In all the years of her marriage Cassie never considered that her husband might be unfaithful to her. Why not, she didn't know. After seeing the fake Cassandra Sales bills, Cassie checked Mitch's American Express business file. Here, she found that he was in the habit of spending from twenty-five to fifty thousand dollars a month on hotels and luxury items in places where she hadn't known he'd gone. Even about this he'd lied. In January he'd been in the Caribbean; in February he'd been in Australia, Hong Kong, and Thailand; in March at Grand Cayman Island (probably depositing more money), and all this time she'd been a jerk, alone at home.
This new knowledge about her husband triggered a long-forgotten memory. After a few years of marriage, Mitch's lovemaking dramatically improved after a business trip to Paris. Overnight he'd acquired a sudden interest in things he'd never done with Cassie before. She was thrilled and wanted more. She'd teased him in what she'd thought was a friendly kind of way that he must have been inspired by another woman. She was interested, intrigued, fantasized competition, and was excited by the possibility. Mitch's response, however, had been denial all the way. He had been so vehement that he could never even look at another woman that Cassie had been lulled into letting the intriguing suspicion drop out of her mind.
Mitch had piled on the scam of their marriage so heavily that he'd destroyed her ability to see. He'd been a fog machine. He'd lied to her about everything, every single thing. He'd never given her an opportunity to compete for him, to share any of the fun. Instead of just divorcing her-letting her be jilted and go on with her life-he and his girlfriend had made her an object of contempt. They'd stolen her. It was a stunning feat. No wonder Marsha had looked at her that way. No wonder Mark looked at her that way. They all knew. Everybody in the world knew.

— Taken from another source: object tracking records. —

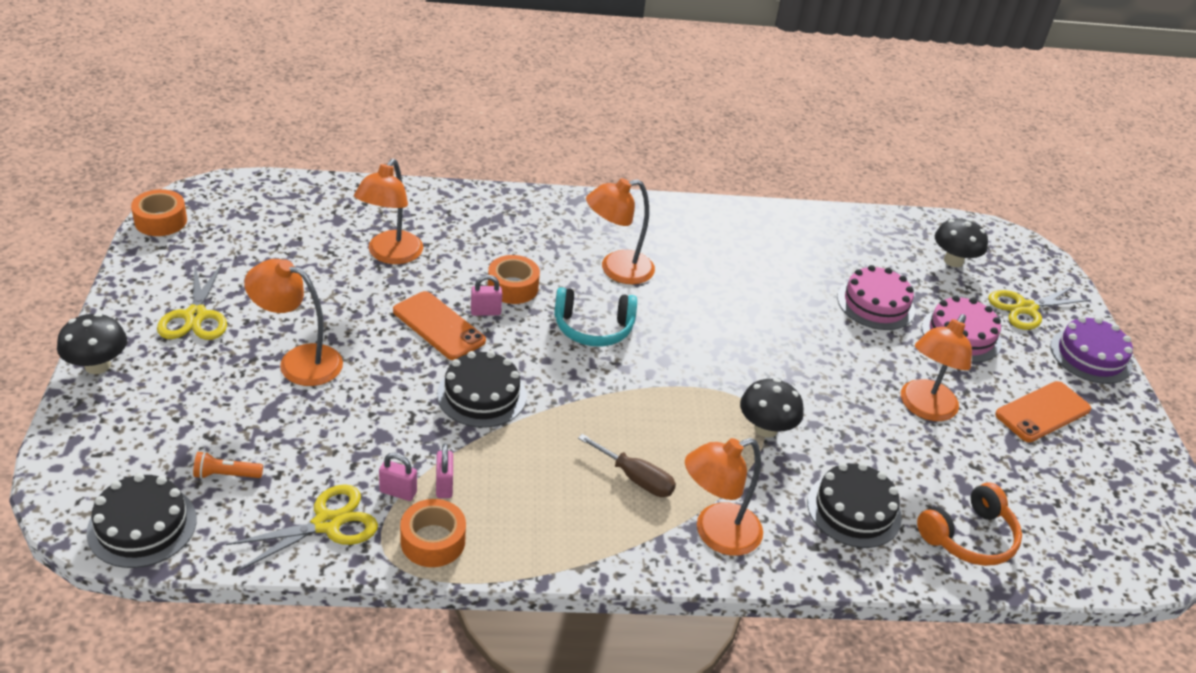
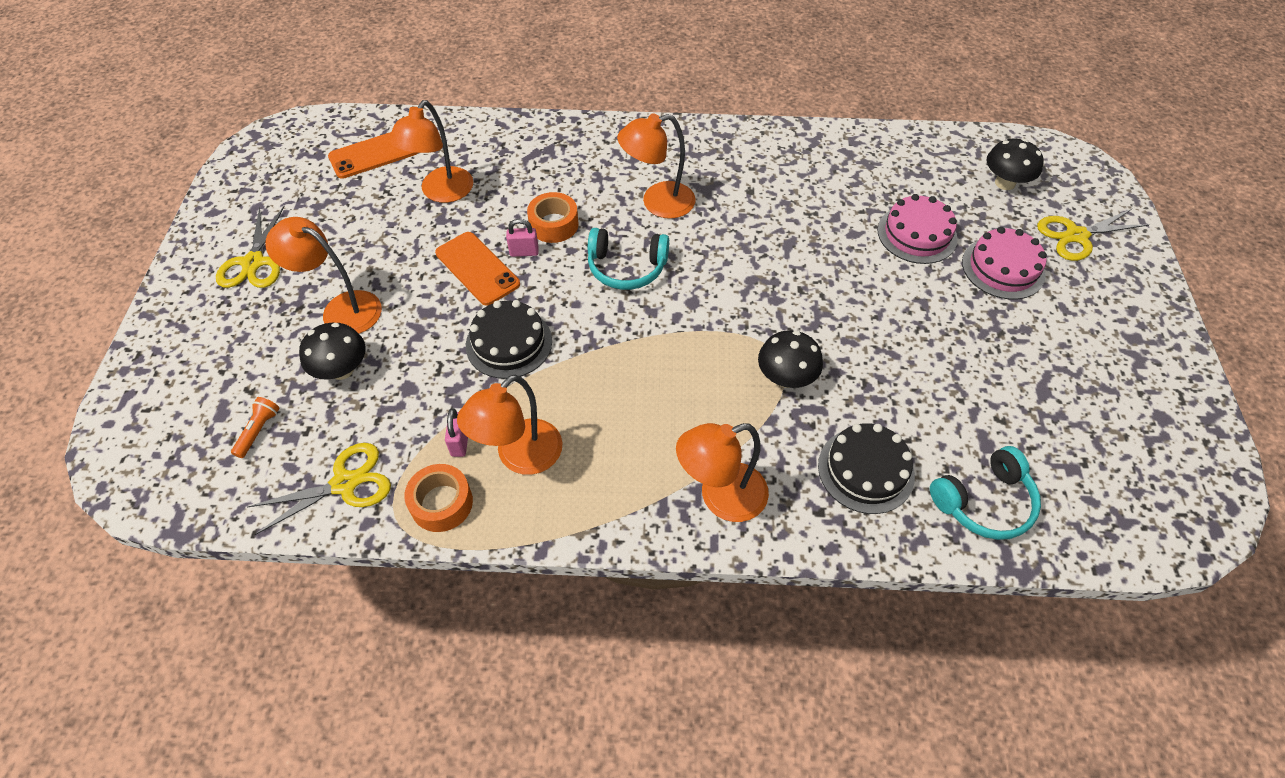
camera: 10 degrees right, 15 degrees up
(97, 365) = (159, 316): black mushroom -> black mushroom (342, 370)
(142, 525) = (176, 485): black cake -> none
(161, 221) = (235, 163): orange tape -> none
(226, 474) = (259, 431): orange flashlight -> orange flashlight turned 105 degrees clockwise
(398, 492) = (415, 449): pink padlock -> none
(635, 478) = (647, 434): brown screwdriver -> none
(924, 408) = (953, 353): orange lamp -> orange lamp (520, 457)
(969, 537) = (984, 502): orange headphones -> turquoise headphones
(1042, 412) = (1081, 356): orange phone -> orange phone (374, 154)
(1090, 356) = (1141, 289): purple cake -> none

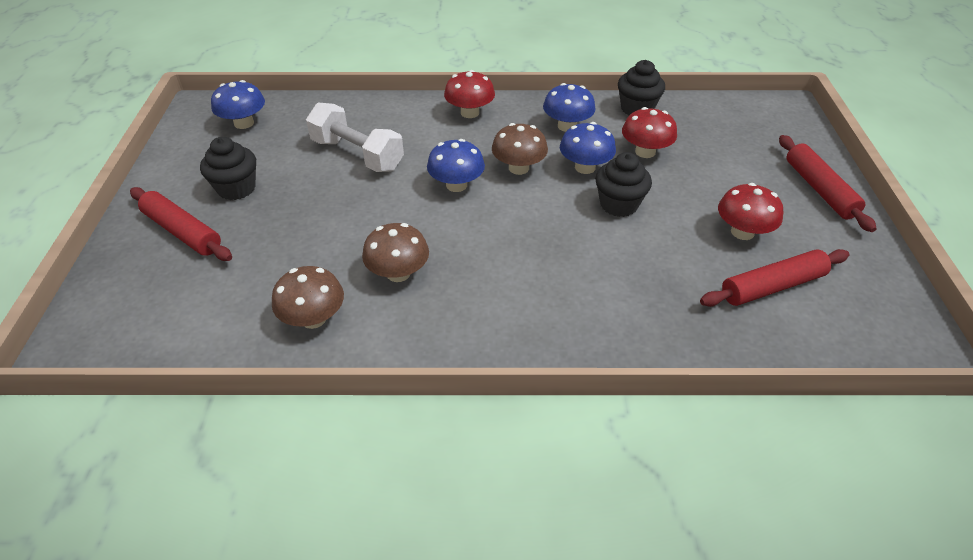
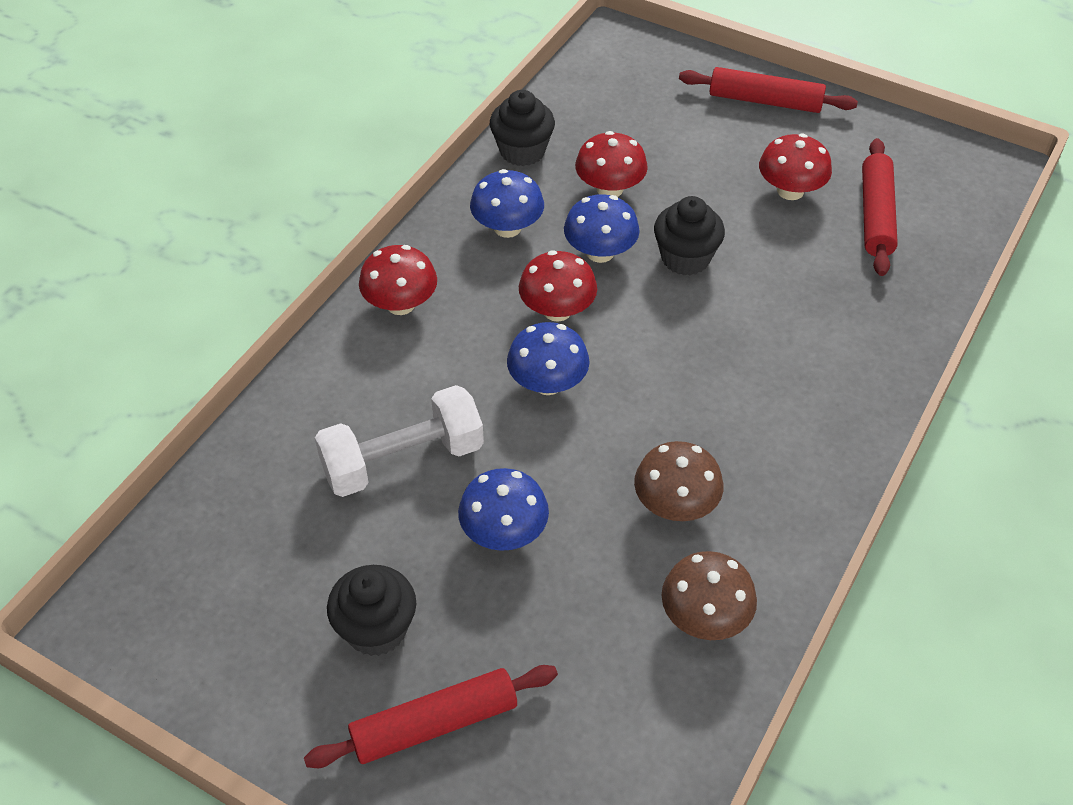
camera: 60 degrees left, 5 degrees up
(244, 123) = (204, 573): blue mushroom -> blue mushroom (504, 532)
(518, 168) = (557, 310): brown mushroom -> red mushroom

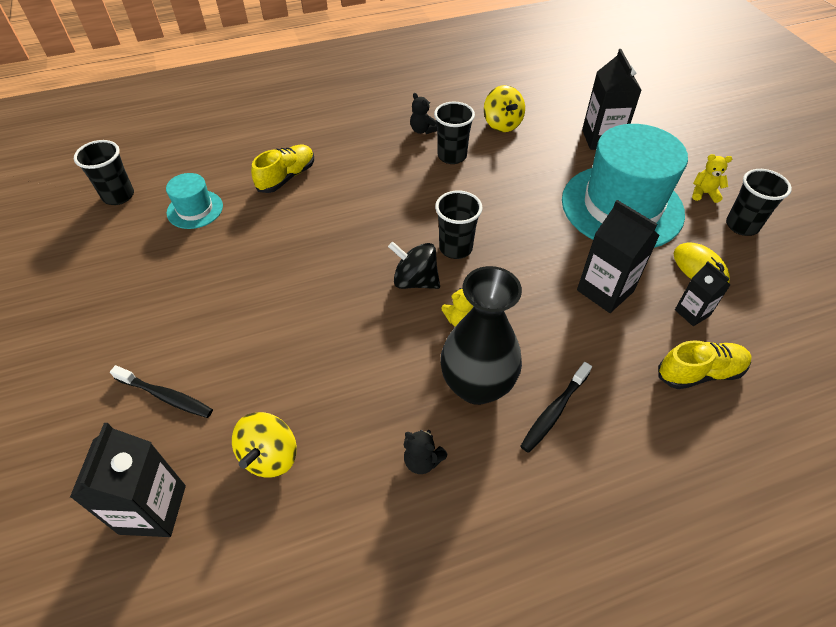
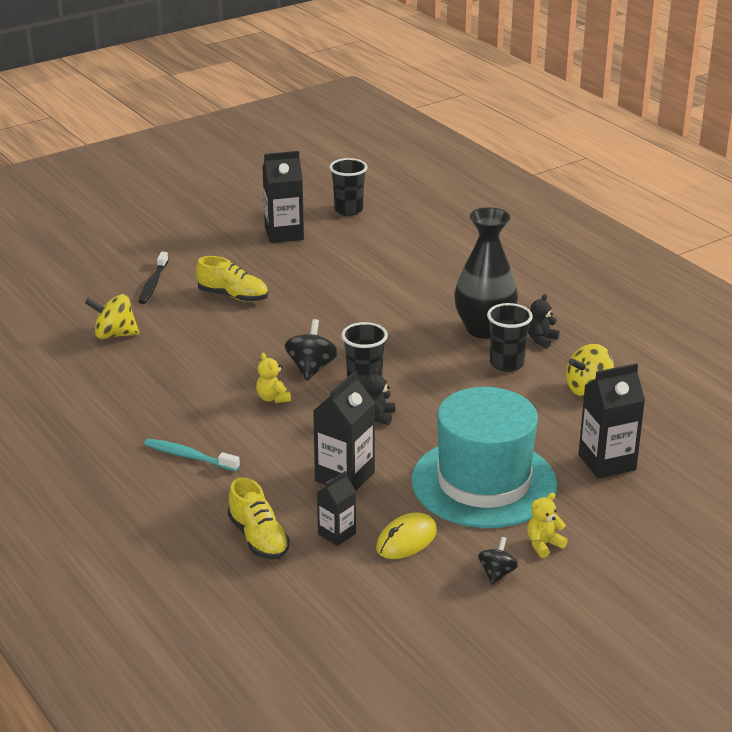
camera: 75 degrees right, 20 degrees down
(153, 509) = (65, 302): black carton -> black carton (284, 234)
(195, 209) = (349, 247): turquoise hat -> none
(286, 177) = (417, 279): yellow shoe -> yellow shoe (233, 296)
(422, 460) = (126, 398): black teddy bear -> black teddy bear (378, 416)
(477, 386) = (204, 415): black vase -> black vase (484, 329)
(554, 411) = (189, 456): black toothbrush -> turquoise toothbrush
(704, 193) = (543, 544): yellow teddy bear -> yellow teddy bear turned 120 degrees counterclockwise
(742, 226) = (497, 573): black cup -> black spinning top

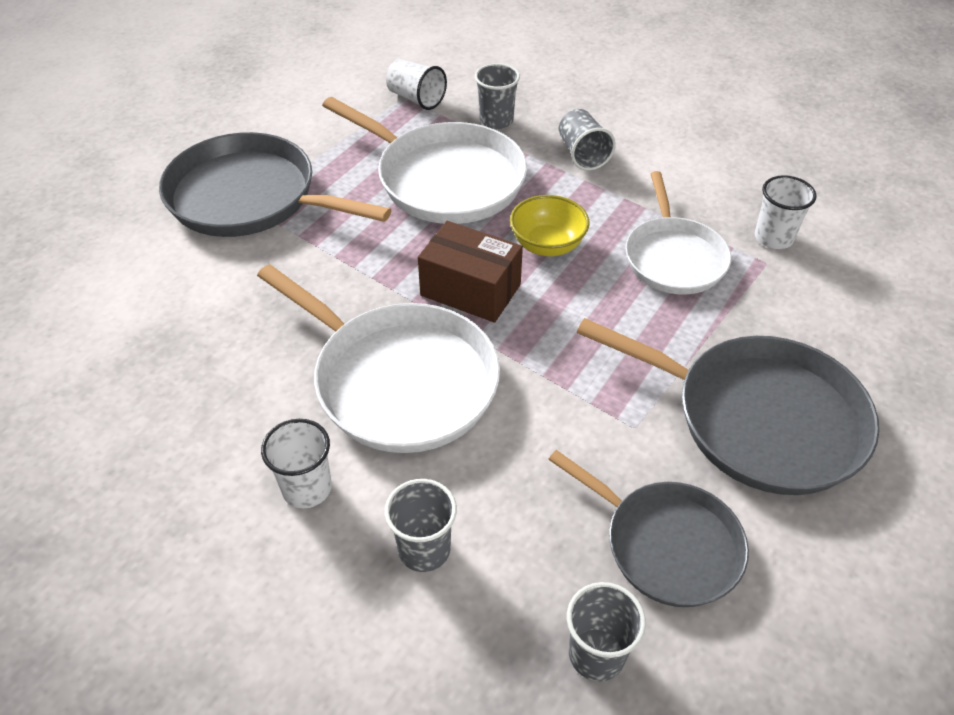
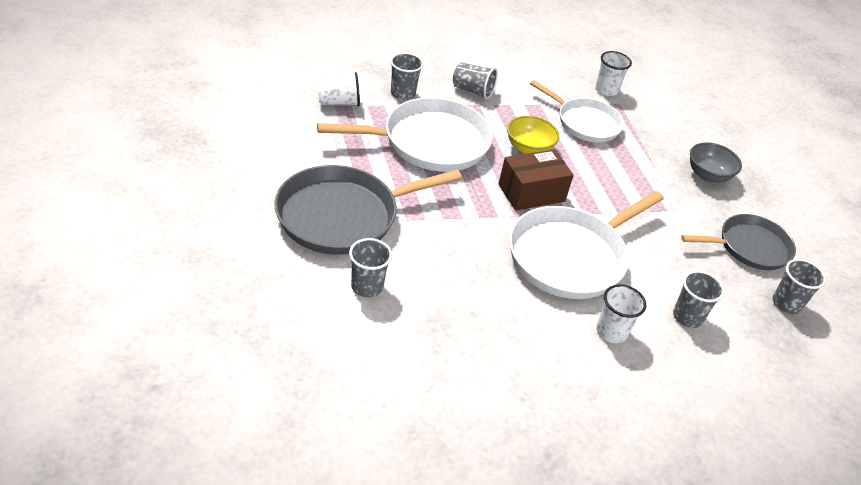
camera: 55 degrees left, 5 degrees down
(164, 269) = (367, 286): none -> grey cup
(399, 381) = (570, 257): white pan -> white pan turned 150 degrees clockwise
(759, 419) = (708, 175): grey pan -> grey bowl

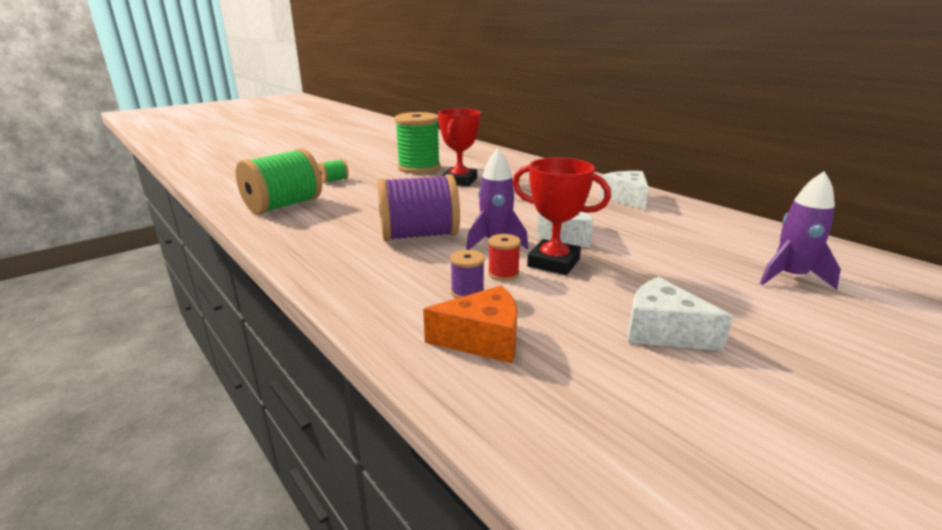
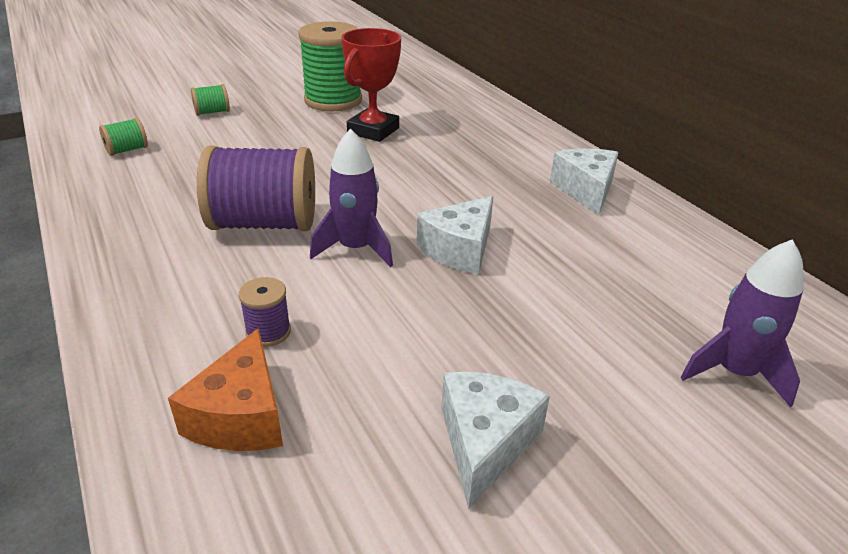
camera: 10 degrees right, 10 degrees up
(284, 205) = (127, 150): green spool -> green spool, size x0.44
(483, 339) = (241, 416): orange cheese -> orange cheese turned 90 degrees clockwise
(503, 274) = (333, 306): red spool -> none
(553, 263) = (411, 296): red trophy -> none
(663, 331) = (485, 442): white cheese -> white cheese turned 60 degrees clockwise

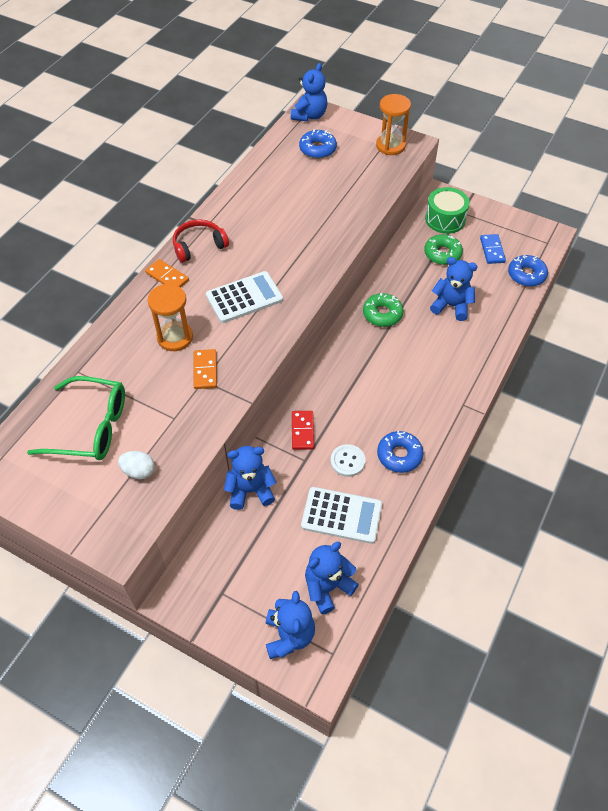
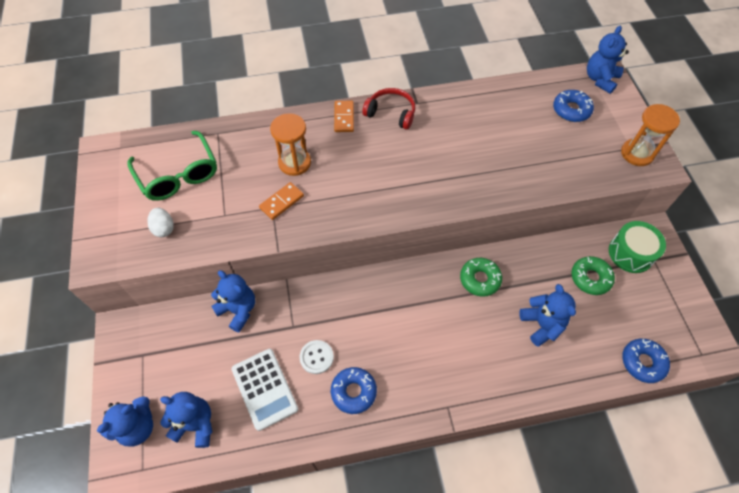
camera: 50 degrees right, 5 degrees up
(244, 297) = (371, 175): white calculator -> none
(302, 431) = (317, 306): red domino -> none
(309, 116) = (600, 79): blue teddy bear -> blue teddy bear turned 135 degrees clockwise
(492, 250) = (639, 314): blue domino -> none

For hours, Cassie ransacked her husband's files and still couldn't find anything like a will, or a living will. Maybe there was no will. Maybe it was in Parker Higgins's office. When Cassie could no longer see straight, she sat at Mitch's desk with her heart pounding out a new fear. What else could the fake Cassandra Sales steal?
It was two in the morning when it occurred to her to start calling to cancel the cards. It was then that the nightmare started to spiral. Not one of them would allow her to cancel her own cards. They were in her name, but she was not the cardholder. Mitch was the cardholder. Only he could cancel the cards. And he was in a coma. She went to bed and tossed around all night, wondering what to do. At around four, she closed her eyes and began to dream.